_Ausgewählter Abschnitt:_

Spiralbohrer und Gewindebohrer in einem
Emuge Taptor bei Voith Turbo im Praxistest

Die Innengewinde von Getriebegehäusen stellt Voith Turbo seit kurzem in einem Schritt mit dem Bohr- und Gewindewerkzeug Taptor her. Noch befindet sich das von Emuge zusammen mit Audi entwickelte Verfahren bei Voith in der Testphase. Das vorläufige Ziel, die Reduzierung von Werkzeugen und Taktzeiten, wurde bereits erreicht.

Viele von uns haben direkt oder indirekt mit Produkten von Voith zu tun, wir wissen es nur nicht. Vielleicht beim Anschalten des Lichts, denn rund ein Viertel aller Wasserkraftwerke weltweit sind mit Technik von Voith Hydro ausgerüstet. Oder beim Buch, bei der Bedienungsanleitung, der Verpackung, beim Toilettenpapier – Voith Paper zählt international zu den größten Systemlieferanten für die Papierindustrie. Mit seinem breiten Portfolio aus Anlagen, Produkten, Serviceleistungen und digitalen Anwendungen ist Voith in den Märkten Energie, Papier, Rohstoffe sowie Transport und Automotive vertreten.

_Vorliegende Zeilen:_
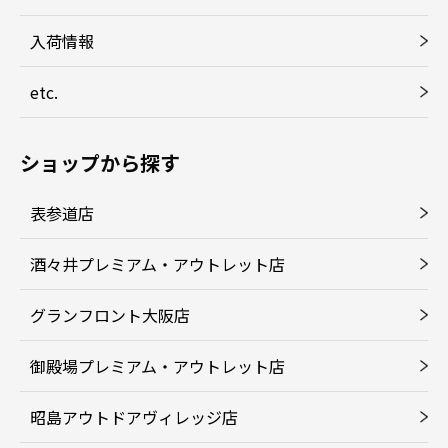
入荷情報
etc.
ショップから探す
表参道店
酒々井プレミアム・アウトレット店
グランフロント大阪店
御殿場プレミアム・アウトレット店
昭島アウトドアヴィレッジ店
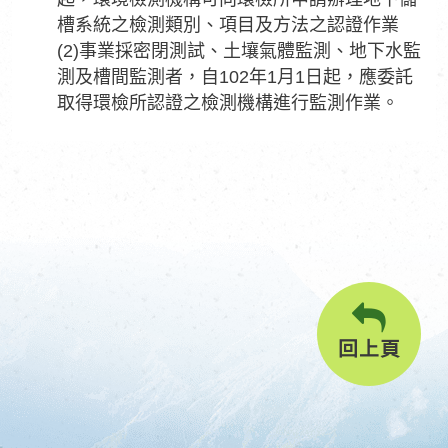
槽系統之檢測類別、項目及方法之認證作業
(2)事業採密閉測試、土壤氣體監測、地下水監
測及槽間監測者，自102年1月1日起，應委託
取得環檢所認證之檢測機構進行監測作業。
回上頁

_Anhand des Textes:_
a) Beantworten Sie anhand des Beitrags über den Taptor bei Voith Turbo diese Fragen:
(i) Zusammen mit welchem Unternehmen hat Emuge das Verfahren entwickelt?
(ii) Welcher Anteil aller Wasserkraftwerke weltweit ist mit Technik von Voith Hydro ausgerüstet?
(iii) Für welche Branche zählt Voith Paper zu den größten Systemlieferanten?
b) Nennen Sie alle Bestandteile, aus denen laut dem Beitrag über den Taptor bei Voith Turbo das Portfolio von Voith besteht.
c) Führen Sie den Beitrag über den Taptor bei Voith Turbo im Anschluss an seinen letzten Satz weiter.
Die Zeilen stammen aus einer anderen Quelle.

_Die Lösungen:_
a)
(i) Mit Audi.
(ii) Rund ein Viertel.
(iii) Für die Papierindustrie.

b) Anlagen, Produkte, Serviceleistungen, digitale Anwendungen

c)
Gegründet 1867, ist Voith heute mit rund 21 000 Mitarbeitern, 4,9 Milliarden Euro Umsatz und Standorten in über 60 Ländern der Welt eines der großen Familienunternehmen Europas. Ergänzt werden die beiden Sparten Hydro und Paper durch den dritten Konzernbereich Turbo. Dieser bietet Antriebstechnik, Systeme sowie maßgeschneiderte Serviceleistungen. Kunden aus zahlreichen Branchen wie Öl und Gas, Energie, Bergbau und Maschinenbau, Schiffstechnik, Schienen- und Nutzfahrzeuge setzen auf Technologien und digitale Lösungen von Voith Turbo. Ein wichtiger Fertigungsstandort des Konzernbereichs befindet sich in Garching, nördlich von München.

Automatische Gehäusebearbeitung im 24/7-Betrieb

In der spanenden Fertigung werden in Garching neben diversen anderen Bauteilen unter anderem die Gehäuse für die Bus-Automatikgetriebe der DIWA-Reihe bearbeitet. Die Gehäuse bestehen aus der Aluminium-Gusslegierung GD-ALS110. Auf einem Kontrollmonitor im XXL-Format, der oberhalb des Zellenrechners der automatischen, etwa 15 m langen Fertigungslinie installiert ist, werden in Echtzeit die aktuell laufenden Prozesse bei der Komplettbearbeitung der Gehäusevarianten visualisiert.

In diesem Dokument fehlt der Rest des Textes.